Cara kerja amfetamin adalah mengaktifkan reseptor di otak dan meningkatkan aktivitas sejumlah neurotransmiter, terutama norepinefrin dan dopamin. Maka tak heran bila penggunaan obat ini dapat pula menghasilkan perasaan euforia karena dopamin dikaitkan dengan kesenangan, gerakan, dan perhatian. Efek itulah yang membuat obat ini digunakan untuk mengatasi ADHD dan depresi.
(Baca Juga: Ini Efek Menakutkan Metamfetamin, Narkoba yang Dikonsumsi Jennifer Dunn)
Selain itu, obat ini terbukti dapat memperbaiki perkembangan otak dan pertumbuhan saraf pada anak-anak dengan ADHD. Pengobatan dapat mencegah terjadinya perubahan fungsi dan struktur otak yang tidak diinginkan. Terlebih pada orang yang memiliki ADHD, mereka memerlukan stimulan.
Akan tetapi, amfetamin tidak dapat digunakan dalam pengobatan jangka panjang. Alasannya karena obat ini dapat memengaruhi perkembangan otak, mencegah pertumbuhan fisik, dan meningkatkan risiko penyalahgunaan obat. Banyak pula efek samping yang dapat ditimbulkan dari obat ini. Mulai dari efek pada tubuh hingga psikologis.
(Baca Juga: Beda Gejala Serangan Jantung yang Dialami Pria dan Wanita)
Efek samping yang terjadi antara lain gangguan tekanan darah, Fenomena Raynaud atau penurunan aliran darah ke ekstremitas, disfungsi ereksi, detak jantung yang lebih cepat, sakit perut, kehilangan nafsu makan, mual, penurunan berat badan, jerawat, ruam, gatal-gatal, penglihatan kabur, mulut kering, kehilangan gigi, mimisan, hidung tersumbat, keringat berlebih, dan susah buang air kecil.

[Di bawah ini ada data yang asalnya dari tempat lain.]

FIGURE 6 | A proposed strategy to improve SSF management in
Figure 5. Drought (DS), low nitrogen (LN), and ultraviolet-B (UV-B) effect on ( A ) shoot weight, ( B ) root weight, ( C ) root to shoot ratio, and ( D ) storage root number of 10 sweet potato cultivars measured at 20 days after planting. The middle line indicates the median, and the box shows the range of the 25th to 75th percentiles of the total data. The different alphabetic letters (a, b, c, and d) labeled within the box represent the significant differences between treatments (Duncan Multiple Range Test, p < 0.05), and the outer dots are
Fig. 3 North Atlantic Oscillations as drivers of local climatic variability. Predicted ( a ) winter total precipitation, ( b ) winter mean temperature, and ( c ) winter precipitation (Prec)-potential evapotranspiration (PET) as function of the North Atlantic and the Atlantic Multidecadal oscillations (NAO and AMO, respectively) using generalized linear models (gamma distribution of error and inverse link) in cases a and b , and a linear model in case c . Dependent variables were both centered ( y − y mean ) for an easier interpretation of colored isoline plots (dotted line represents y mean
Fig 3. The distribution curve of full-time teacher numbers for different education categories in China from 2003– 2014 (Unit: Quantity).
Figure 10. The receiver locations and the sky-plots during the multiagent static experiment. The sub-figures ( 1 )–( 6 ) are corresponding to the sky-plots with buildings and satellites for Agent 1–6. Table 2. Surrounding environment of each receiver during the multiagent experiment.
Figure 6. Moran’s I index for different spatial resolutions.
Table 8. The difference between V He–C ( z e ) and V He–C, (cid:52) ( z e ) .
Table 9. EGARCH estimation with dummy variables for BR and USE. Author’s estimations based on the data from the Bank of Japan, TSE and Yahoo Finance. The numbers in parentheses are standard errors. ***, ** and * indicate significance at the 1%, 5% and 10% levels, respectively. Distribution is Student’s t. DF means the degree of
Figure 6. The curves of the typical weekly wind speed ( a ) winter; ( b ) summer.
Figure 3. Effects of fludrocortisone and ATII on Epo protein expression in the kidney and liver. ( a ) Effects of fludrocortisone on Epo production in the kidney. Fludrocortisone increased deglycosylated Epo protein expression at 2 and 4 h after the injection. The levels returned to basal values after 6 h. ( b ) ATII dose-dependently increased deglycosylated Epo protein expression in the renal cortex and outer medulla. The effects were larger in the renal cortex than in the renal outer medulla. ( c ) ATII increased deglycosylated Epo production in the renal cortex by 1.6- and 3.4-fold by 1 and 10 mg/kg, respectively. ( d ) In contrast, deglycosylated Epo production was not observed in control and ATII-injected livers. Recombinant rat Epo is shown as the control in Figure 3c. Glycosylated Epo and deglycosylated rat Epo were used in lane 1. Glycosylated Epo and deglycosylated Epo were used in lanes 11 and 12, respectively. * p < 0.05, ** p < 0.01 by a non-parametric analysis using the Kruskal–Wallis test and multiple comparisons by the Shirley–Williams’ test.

Dalam tingkat yang lebih parah, obat ini dapat meningkatkan risiko kejang, penyakit kardiovaskular seperti stroke, penurunan kemampuan kognitif, kerusakan otot, dan kekurangan gizi. Sementara itu, efek psikologis yang ditimbulkan adalah peningkatan kewaspadaan, paranoid, kecemasan , mudah tersinggung, gelisah, perubahan suasana hati, insomnia, serta gejala depresi.